Conrado Hübner Mendes
Folha
Diante de crises de violência, a cartilha da desinteligência penal brasileira prescreve os seguintes mandamentos: criminalizar novas condutas; aumentar penas de condutas já criminalizadas; ampliar o rigor da execução da pena; prender quanto mais, melhor; e “guerra às drogas”. Diante de qualquer problema social, nosso instinto primitivo manda atacar com direito penal. E dispensa qualquer evidência sobre eficácia.
A cartilha também prevê outros entorpecentes para acalmar a sensação de insegurança: permitir ao policial torturar e matar sem consequência; isentar a polícia de qualquer controle real; politizar a polícia. Pede ainda a contribuição de um Judiciário e um Ministério Público lenientes e corresponsáveis. E solicita a governadores uma frase machona: “vai mirar na cabecinha”; “tô nem aí”.
MATAR E MORRER – Essa política estatal dá resultado. Institucionaliza uma das polícias que mais matam e morrem no mundo. Aumenta exponencialmente o encarceramento e a execução de pretos e pobres. E oferece centro de treinamento para o crime organizado nas prisões.
A correlação entre o crescimento da população carcerária, da corrupção policial e do poder de organizações criminosas, que já elegem representantes e ocupam a burocracia, se faz evidente.
Essa desinteligência tem, entre seus principais operadores, políticos cujo principal apelo eleitoral é o fígado. Não resistem em perpetuar esse círculo vicioso. A cidadania perde no seu direito à vida, à liberdade, à segurança (sobretudo pretos e pobres). Enquanto isso, eles se elegem. E cidadãos desatentos ganham um suspiro efêmero de sensação de segurança, que nunca corresponde a indicadores objetivos de segurança.
CLÁUSULA PÉTREA – O senador Rodrigo Pacheco, advogado criminalista mal versado na sociologia do crime, entrou na turma. Num acesso de estupidez orgulhosa, resolveu reagir a iminente decisão do STF de descriminalizar o porte de maconha.

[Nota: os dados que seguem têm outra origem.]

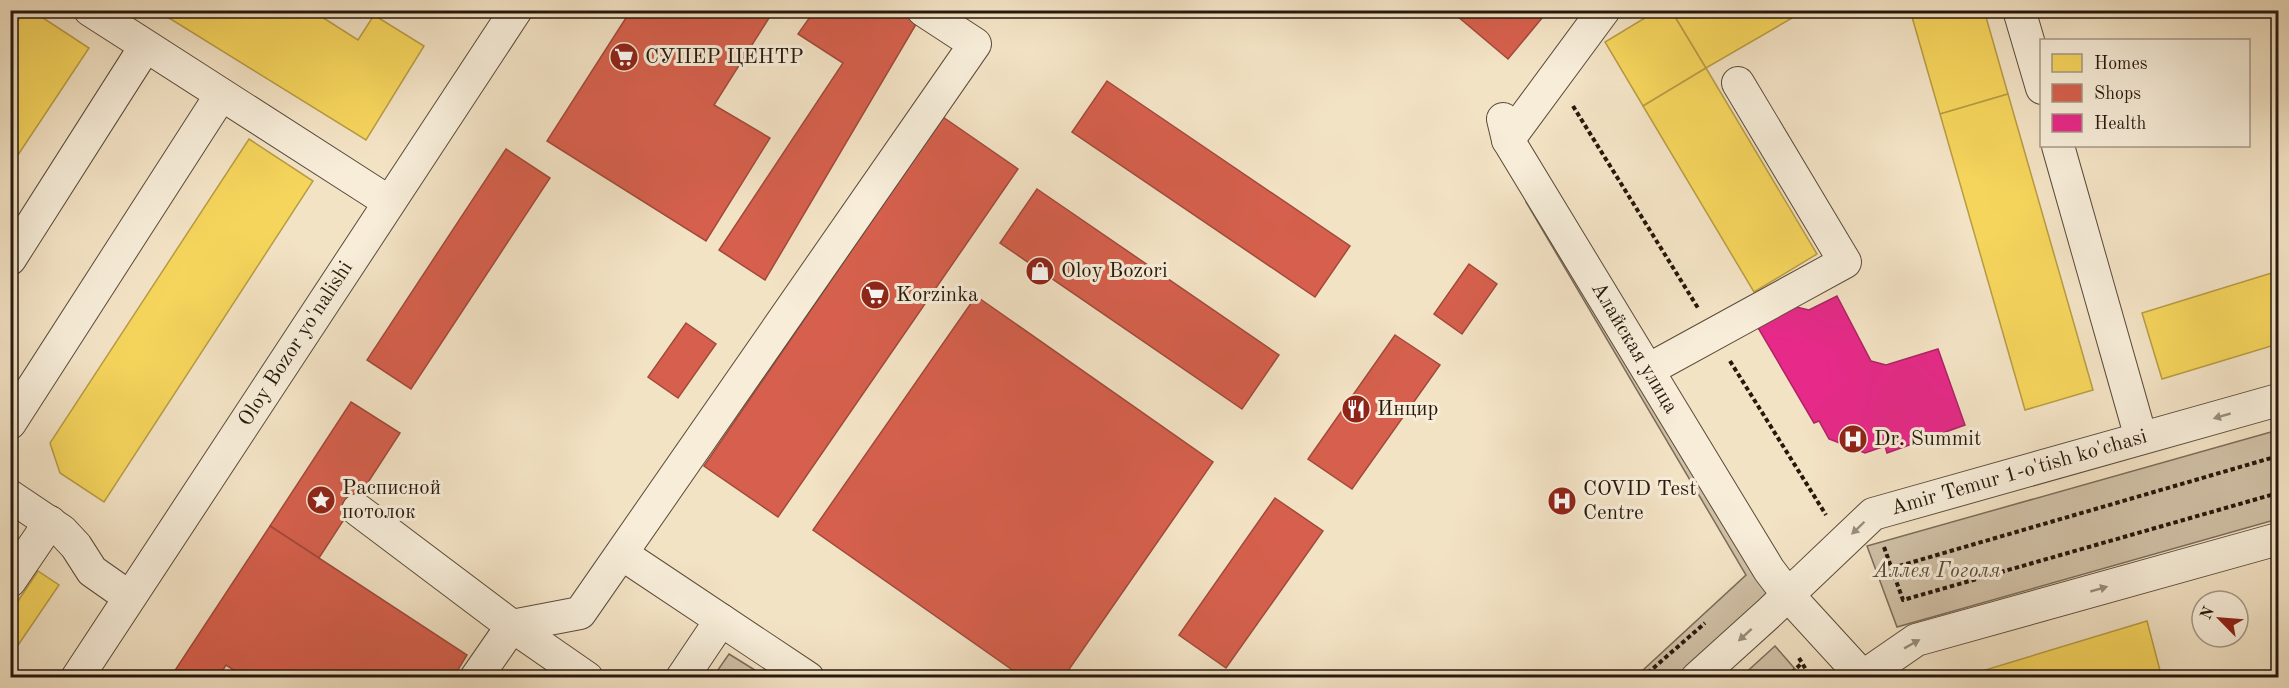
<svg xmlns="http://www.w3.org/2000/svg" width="2289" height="688" viewBox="0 0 2289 688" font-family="'Old Standard TT',serif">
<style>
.green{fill:#d0c0a6;stroke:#7c6c59;stroke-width:1.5}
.homes{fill:#f6d55c;stroke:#b89c44;stroke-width:1.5}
.shops{fill:#d6604d;stroke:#a24a3a;stroke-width:1.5}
.health{fill:#e7298a;stroke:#ad2464;stroke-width:1.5}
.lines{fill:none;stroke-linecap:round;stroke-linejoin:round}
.minor-casing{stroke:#5a4b3a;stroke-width:34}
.path{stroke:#27180c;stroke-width:4;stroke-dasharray:4.5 3;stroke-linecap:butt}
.minor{stroke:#f7edd9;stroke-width:32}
.oneway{fill:#998d7d}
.labels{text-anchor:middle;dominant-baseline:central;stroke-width:6;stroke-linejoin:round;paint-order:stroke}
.poi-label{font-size:21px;fill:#27180c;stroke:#f7edd9;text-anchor:start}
.street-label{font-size:21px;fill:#27180c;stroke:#f7edd9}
.park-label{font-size:21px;font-style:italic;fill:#5a4a3a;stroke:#f7edd9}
</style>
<rect width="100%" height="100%" fill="#f3e3c5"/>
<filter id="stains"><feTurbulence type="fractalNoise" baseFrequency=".00333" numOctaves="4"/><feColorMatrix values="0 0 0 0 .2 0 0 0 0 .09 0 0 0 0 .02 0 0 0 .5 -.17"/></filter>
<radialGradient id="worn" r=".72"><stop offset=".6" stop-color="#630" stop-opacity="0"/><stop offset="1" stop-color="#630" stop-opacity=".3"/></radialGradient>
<!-- green -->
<g class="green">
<path d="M1533 176 1769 596 1677 677H1649L1642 671 1746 575 1526 202Z"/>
<path d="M2278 430V519L1897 627 1867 546Z"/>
<path d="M1775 646 1802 677H1741Z"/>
<path d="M729 654 766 677H713Z"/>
</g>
<!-- homes -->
<g class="homes">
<path d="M25 10H31L89 48 10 167V32Z"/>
<path d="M156 10H311L358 40 374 15 424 46 366 140Z"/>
<path d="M1658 10H1671L1706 68 1643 106 1605 42Z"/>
<path d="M1671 10H1806L1706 68Z"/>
<path d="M1910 10H1984L2008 94 1940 114Z"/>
<path d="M1706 68 1817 254 1754 292 1643 106Z"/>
<path d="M2008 94 2093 390 2025 410 1940 114Z"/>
<path d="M249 139 313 181 104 502 60 473 50 443Z"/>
<path d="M2278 271V344L2162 379 2142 313Z"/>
<path d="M38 571 59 585 10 657V613Z"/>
<path d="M2147 621 2162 678H1971L1972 674Z"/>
</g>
<!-- shops -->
<g class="shops">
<path d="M631 10H774L714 105 770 138 706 241 547 141Z"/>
<path d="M799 10H901L918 21 765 280 719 250 843 63 798 34 810 17Z"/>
<path d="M1450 10H1545L1547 12 1508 59Z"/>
<path d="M1107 81 1350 246 1315 297 1072 132Z"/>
<path d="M943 117 1018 169 778 517 704 466Z"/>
<path d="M506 149 550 178 411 389 367 360Z"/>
<path d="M1037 189 1279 355 1242 409 1000 243Z"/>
<path d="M1469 264 1497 284 1462 334 1434 314Z"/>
<path d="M976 296 1213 462 1063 678H1024L813 530Z"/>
<path d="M686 323 716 344 678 398 648 377Z"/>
<path d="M1395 335 1440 365 1352 489 1308 459Z"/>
<path d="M351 402 400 433 319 558 270 526Z"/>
<path d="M1275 498 1323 531 1226 668 1179 635Z"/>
<path d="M270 526 467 655 453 678H246L226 665 218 678H170Z"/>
</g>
<!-- health -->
<path class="health" d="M1837 296 1871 361 1886 365 1938 349 1965 425 1887 453 1885 446 1865 453 1829 439 1819 421 1814 423 1757 326 1792 306 1809 310Z"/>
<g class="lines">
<!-- minor casing -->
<g class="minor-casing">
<g id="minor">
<path d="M90 10 389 202"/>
<path d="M2019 10 2042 88"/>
<path d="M1503 119 1508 140 1769 570 1788 595 1864 678"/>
<path d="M1508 140 1604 10"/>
<path d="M2058 146 2141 438"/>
<path d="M10 259 145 47"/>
<path d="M1648 370 1845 262 1738 83"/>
<path d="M10 423 221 95"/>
<path d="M10 496 62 531 76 546 92 571 129 597"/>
<path d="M358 510 512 626 587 678"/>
<path d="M622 554 808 678"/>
<path d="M10 581 50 522"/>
<path d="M77 678 516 10"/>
<path d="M476 678 512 626 580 613 975 44 923 10"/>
<path d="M682 678 721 620"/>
<path d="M1697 678 1770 612 1873 514 2278 400"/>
<path d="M1861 678 1916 640 2278 539"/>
</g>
</g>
<!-- path -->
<g class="path">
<path d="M1573 106 1698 308"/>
<path d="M1730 361 1826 515"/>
<path d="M1884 547 1903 600 2278 493"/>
<path d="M1892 568 2278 456"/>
<path d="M1799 658 1811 678"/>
<path d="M1642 678 1705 623"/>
<path d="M1786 678 1802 663"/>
</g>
<!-- minor -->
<use href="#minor" class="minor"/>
</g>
<!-- one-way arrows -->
<defs><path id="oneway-solid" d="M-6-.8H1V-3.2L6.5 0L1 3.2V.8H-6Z" transform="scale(1.5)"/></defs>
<g class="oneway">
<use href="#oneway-solid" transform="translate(2222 416) rotate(164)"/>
<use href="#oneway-solid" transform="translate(1858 528) rotate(136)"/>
<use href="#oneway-solid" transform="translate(2099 589) rotate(-16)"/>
<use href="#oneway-solid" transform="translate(1745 635) rotate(138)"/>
<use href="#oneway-solid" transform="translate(1912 644) rotate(-29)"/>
</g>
<!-- icons -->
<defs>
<g id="supermarket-disc" transform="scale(1.5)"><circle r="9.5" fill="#8f2418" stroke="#f7edd9"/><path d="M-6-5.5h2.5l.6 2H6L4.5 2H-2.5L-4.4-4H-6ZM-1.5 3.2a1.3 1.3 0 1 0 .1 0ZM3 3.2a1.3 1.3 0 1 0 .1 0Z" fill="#fff"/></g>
<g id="shop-disc" transform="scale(1.5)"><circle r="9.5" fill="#8f2418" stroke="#f7edd9"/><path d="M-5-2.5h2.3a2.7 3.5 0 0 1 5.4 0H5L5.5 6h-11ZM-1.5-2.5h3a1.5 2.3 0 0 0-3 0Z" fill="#fff"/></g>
<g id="restaurant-disc" transform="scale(1.5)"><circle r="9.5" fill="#8f2418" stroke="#f7edd9"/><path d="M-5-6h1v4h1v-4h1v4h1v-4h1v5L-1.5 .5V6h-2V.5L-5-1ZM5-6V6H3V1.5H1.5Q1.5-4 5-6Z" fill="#fff"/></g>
<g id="hospital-disc" transform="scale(1.5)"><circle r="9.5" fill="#8f2418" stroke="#f7edd9"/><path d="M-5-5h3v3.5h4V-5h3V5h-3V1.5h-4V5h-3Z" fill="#fff"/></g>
<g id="sight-disc" transform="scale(1.5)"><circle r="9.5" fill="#8f2418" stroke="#f7edd9"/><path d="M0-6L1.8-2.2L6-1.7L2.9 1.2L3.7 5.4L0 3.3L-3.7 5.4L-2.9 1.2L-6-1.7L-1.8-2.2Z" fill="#fff"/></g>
</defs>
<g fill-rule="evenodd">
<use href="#supermarket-disc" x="624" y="57"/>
<use href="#shop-disc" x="1040" y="271"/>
<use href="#supermarket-disc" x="875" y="295"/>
<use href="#restaurant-disc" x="1356" y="409"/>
<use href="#hospital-disc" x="1853" y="439"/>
<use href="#sight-disc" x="321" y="500"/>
<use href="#hospital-disc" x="1562" y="501"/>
</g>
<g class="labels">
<!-- poi labels -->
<g class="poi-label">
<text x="645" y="57">СУПЕР ЦЕНТР</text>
<text x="1061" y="271">Oloy Bozori</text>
<text x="896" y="295">Korzinka</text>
<text x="1377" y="409">Инцир</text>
<text x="1874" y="439">Dr. Summit</text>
<text x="342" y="488">Расписной<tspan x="342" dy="24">потолок</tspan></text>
<text x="1583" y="489">COVID Test<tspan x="1583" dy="24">Centre</tspan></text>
</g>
<!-- street labels -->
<g class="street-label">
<text transform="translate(296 344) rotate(-57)">Oloy Bozor yo'nalishi</text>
<text transform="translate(1634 348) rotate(59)">Алайская улица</text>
<text transform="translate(2019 473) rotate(-16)">Amir Temur 1-o'tish ko'chasi</text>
</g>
<!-- park labels -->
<g class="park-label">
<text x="1937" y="571">Аллея Гоголя</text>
</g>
</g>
<!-- margin -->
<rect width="2289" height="688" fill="none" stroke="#f3e3c5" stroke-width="36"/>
<rect x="12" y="12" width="2265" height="664" fill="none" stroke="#27180c" stroke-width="3"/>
<rect x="18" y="18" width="2253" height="652" fill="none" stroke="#27180c" stroke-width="1.5"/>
<!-- legend -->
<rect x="2040" y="39" width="210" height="108" fill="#f7edd9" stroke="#a49887" stroke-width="1.5"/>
<rect x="2052" y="54" width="30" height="18" fill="#f6d55c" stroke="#a49887" stroke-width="1.5"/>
<text x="2094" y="69" font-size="18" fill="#27180c">Homes</text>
<rect x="2052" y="84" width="30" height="18" fill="#d6604d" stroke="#a49887" stroke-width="1.5"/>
<text x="2094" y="99" font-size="18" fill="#27180c">Shops</text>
<rect x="2052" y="114" width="30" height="18" fill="#e7298a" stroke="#a49887" stroke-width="1.5"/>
<text x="2094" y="129" font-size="18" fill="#27180c">Health</text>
<!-- north arrow -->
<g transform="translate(2220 619) rotate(295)"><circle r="28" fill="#f7edd9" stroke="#a49887" stroke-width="1.5"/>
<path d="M0-4.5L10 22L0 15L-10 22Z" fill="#8f2418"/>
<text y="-9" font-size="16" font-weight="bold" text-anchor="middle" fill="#27180c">N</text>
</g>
<rect width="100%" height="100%" filter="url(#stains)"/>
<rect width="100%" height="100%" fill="url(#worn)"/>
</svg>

E o senador não quer projeto de lei, mas emenda constitucional. E não por uma emenda qualquer, mas uma que muda o artigo 5º da Constituição.
Quer usar nossa declaração de direitos civis para criminalizar de uma vez por todas a “posse e o porte, independentemente da quantidade”.
Pacheco apresenta três argumentos. O primeiro acusa o STF de promover “invasão da competência do Poder Legislativo”. Com esse argumento, Pacheco sugere o fim do controle judicial de constitucionalidade. Simula não saber que, na separação de Poderes, não há monopólio nem exclusividade do Congresso para a proteção de direitos. Não há mais democracia constitucional sem um tribunal para incomodar o legislador.
OUTR FALÁCIA – Em seguida, afirma que “o país não pode permitir descriminalização sem a adoção de políticas públicas”. Não percebe que existe, sim, política pública contra as drogas, sintetizada pela “guerra às drogas”. E é a criminalização que bloqueia e dificulta, justamente, qualquer outra política pública que enfrente o desafio de forma eficaz. Há múltiplas alternativas regulatórias.
Em vez de reconhecer a ineficácia do direito penal como remédio para problema social complexo, o que faz um populista da desinteligência? Em vez de substituir o remédio, apenas aumenta a dose.
Completou: “a própria existência da droga já é um perigo em si, por envolver riscos de saúde e potenciais crimes, que vão da corrupção a homicídios”. Esse argumento já não deu nem para entender. Afinal, a atual política contra drogas apenas multiplica risco à saúde, homicídio e corrupção.
DIZ A ONU – O senador poderia ao menos mostrar algum dado por trás da tese heterodoxa. Por falar em dados, as “Diretrizes Internacionais sobre a Prevenção do uso de Drogas”, um consenso produzido pela ONU, recomenda que políticas sejam baseadas em evidências científicas.
Pacheco substitui evidências pela insapiência. Pratica tolerância zero contra o conhecimento e vai na contramão de países que estão na vanguarda da política de drogas.
Parece só cinismo, mas é cristalina ignorância. Ignorância não como falta de capacidade intelectual, mas como predisposição de ignorar o que importa. A perpetuação dessa política de drogas, que alimenta tanto o crime quanto o vício, sem devido tratamento de saúde, precisa de cabeças ousadas como a de Pacheco.